The Role of Operating Systems in Computer Networking

Modern operating systems have built-in networking capabilities

Every computer ships with an operating system (OS), and networking capabilities are built into all modern operating systems. The OS consists of software that manages the apps, functions, and hardware on a device, and it provides an interface used to interact with those features. OS software runs on laptops, desktop computers, smartphones, tablets, network routers, and other smart devices.

Types of Operating Systems

The most well known and commonly used operating systems are those found on personal computers, such as Microsoft Windows, macOS, and Linux (a UNIX-like OS).

Some operating systems are designed for certain types of equipment, including the following:

  • Apple iOS, iPadOS, and Google Android for smartphones and tablets.
  • Solaris, HP-UX, DG-UX, and other variants of Unix for server computers.
  • DEC VMS (virtual memory system) for mainframe computers.
---
## Task requirements
**A)** In the passage on operating systems in networking, rewrite everything from "Some operating systems" down to "for server computers.", substituting "enterprise servers" for "server computers".
**B)** According to the passage on operating systems in networking, which operating system is intended for mainframe computers?
**C)** Extend the passage on operating systems in networking, picking up after its final sentence.
---
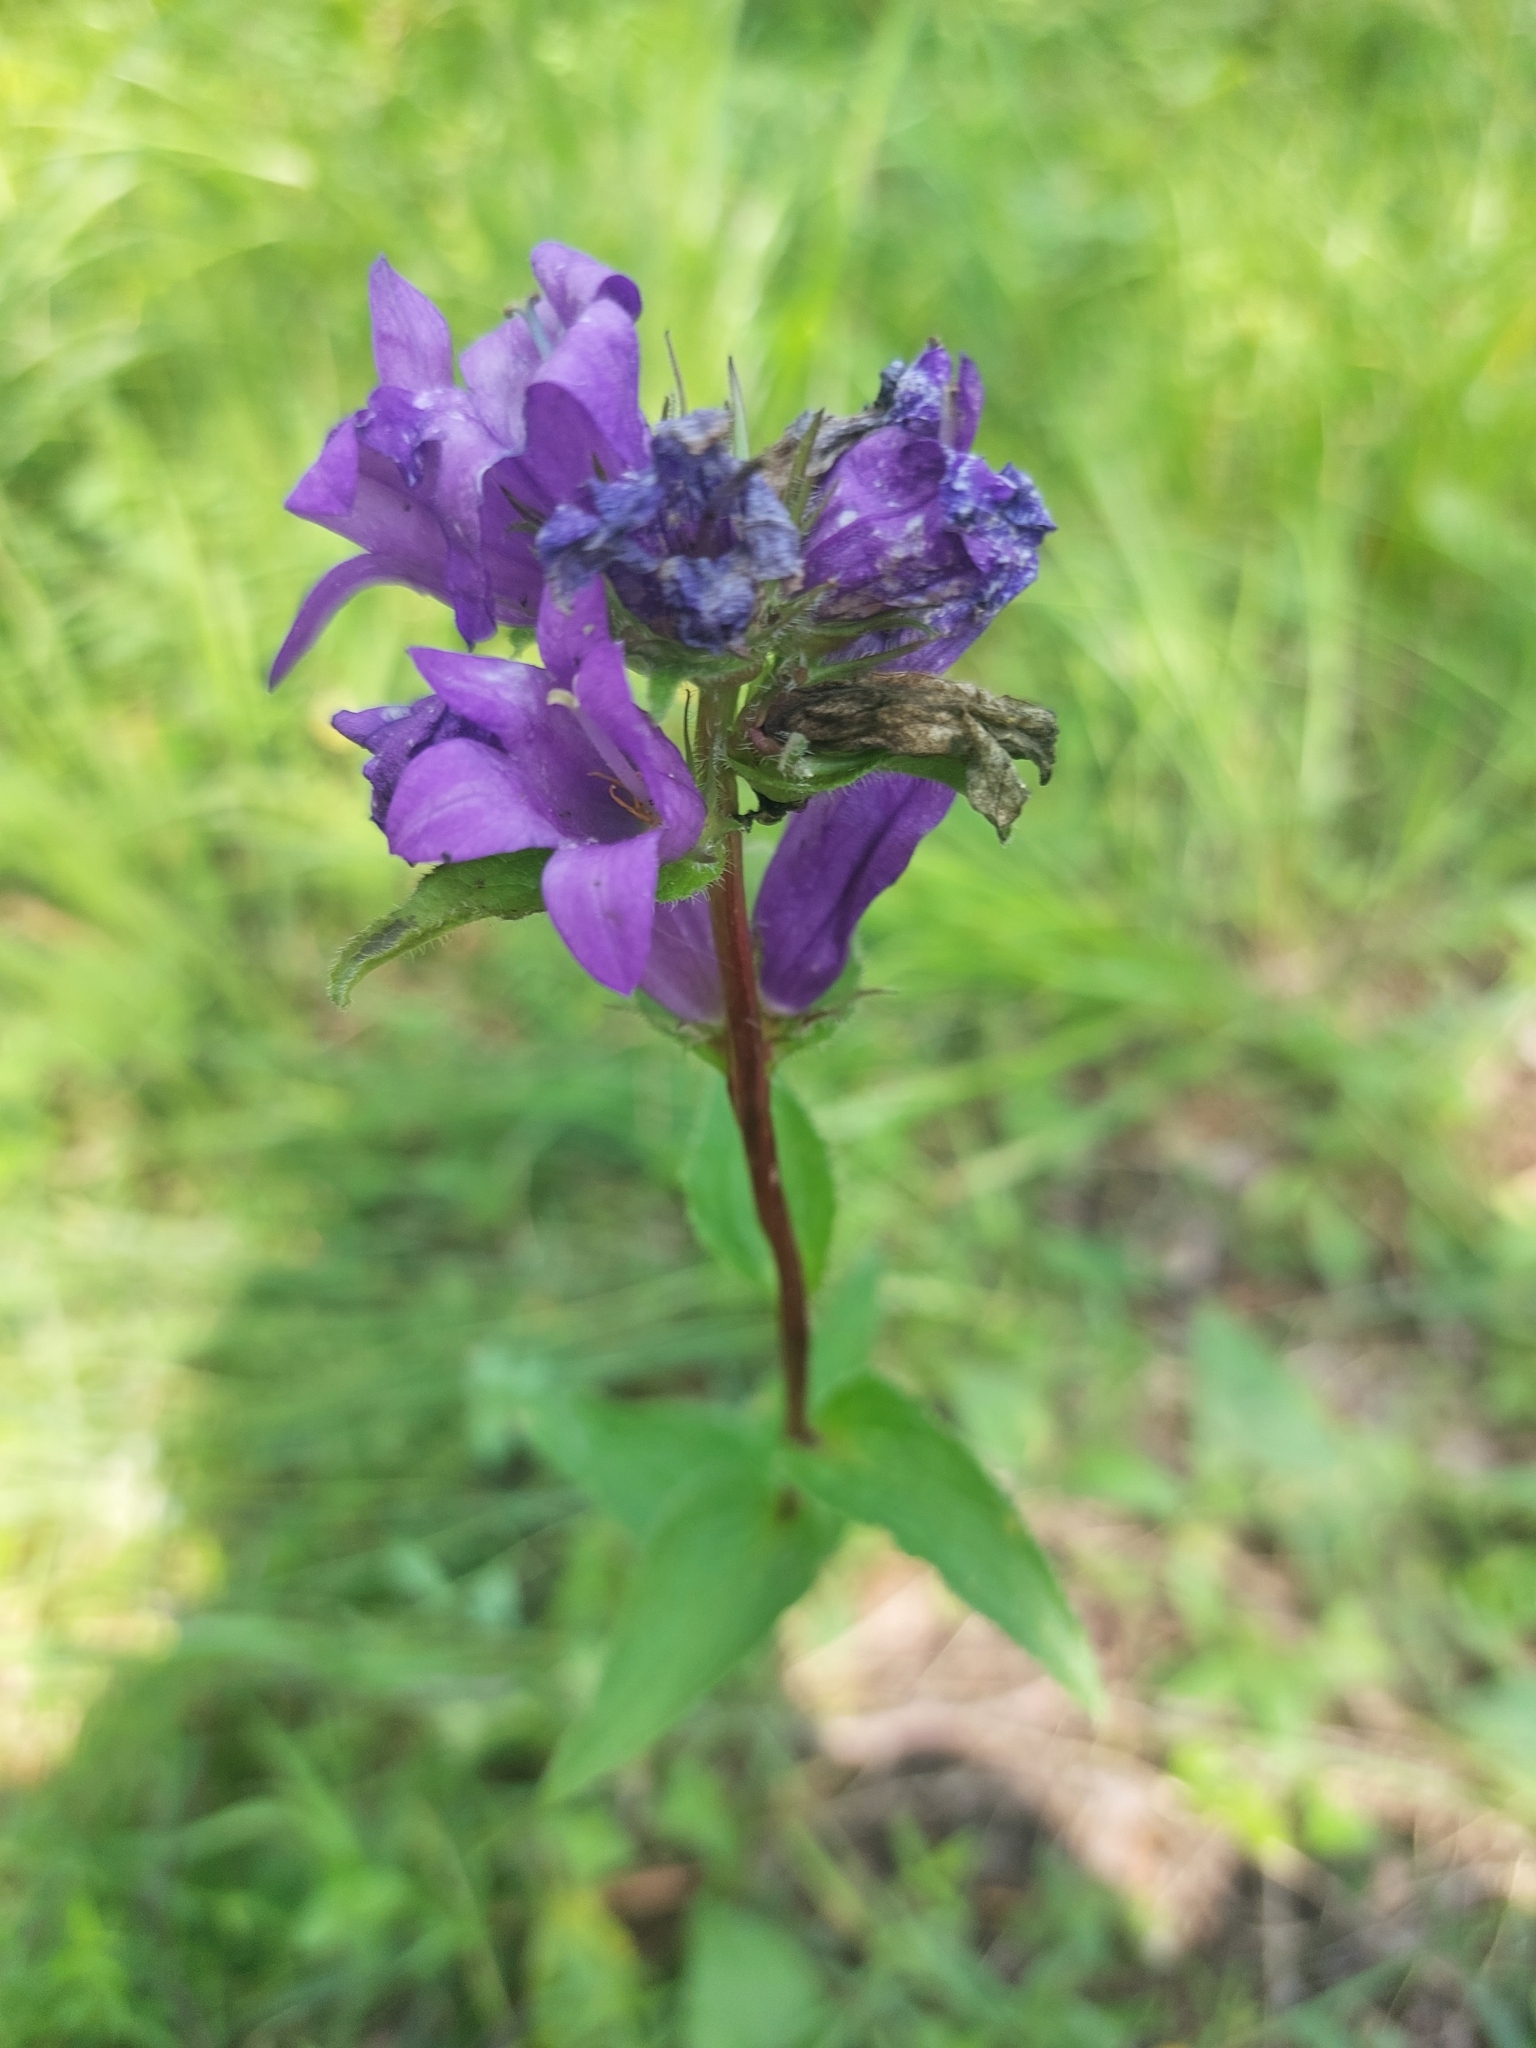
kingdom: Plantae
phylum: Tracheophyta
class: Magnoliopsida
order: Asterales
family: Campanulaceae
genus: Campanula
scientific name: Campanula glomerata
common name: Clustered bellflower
---
## Answers for this exercise
**A)**
Some operating systems are designed for certain types of equipment, including the following:

  • Apple iOS, iPadOS, and Google Android for smartphones and tablets.
  • Solaris, HP-UX, DG-UX, and other variants of Unix for enterprise servers.

**B)** DEC VMS (virtual memory system).

**C)**
  • Apple tvOS for Apple TV digital media players.
  • Wear for Google smartwatches.

Other operating systems that were common in the past:

  • Novell Netware was a popular OS for Windows computers in the 1990s.
  • IBM OS/2 was an early Windows OS that competed with Microsoft Windows for a time but had limited success in the consumer market.
  • Multics was an innovative operating system created for mainframes in the 1960s. It influenced the development of Unix.

Network Operating Systems

A modern OS contains built-in software designed to simplify networking. Typical OS software includes an implementation of TCP/IP and related utility programs such as ping and traceroute, along with device drivers and other software to automatically enable the Ethernet or wireless interface for a device. The operating systems of mobile devices normally provide programs to enable Wi-Fi, Bluetooth, and other wireless connectivity.

Command Prompt - Ping - Web Site

Early versions of Microsoft Windows didn't provide support for computer networking. Microsoft added basic networking capability starting with Windows 95 and Windows for Workgroups.

Microsoft introduced the Internet Connection Sharing (ICS) feature in Windows 98 Second Edition (Win98 SE) and Windows HomeGroup for home networking in Windows 7. Compare that with Unix, which was designed from the beginning for networking.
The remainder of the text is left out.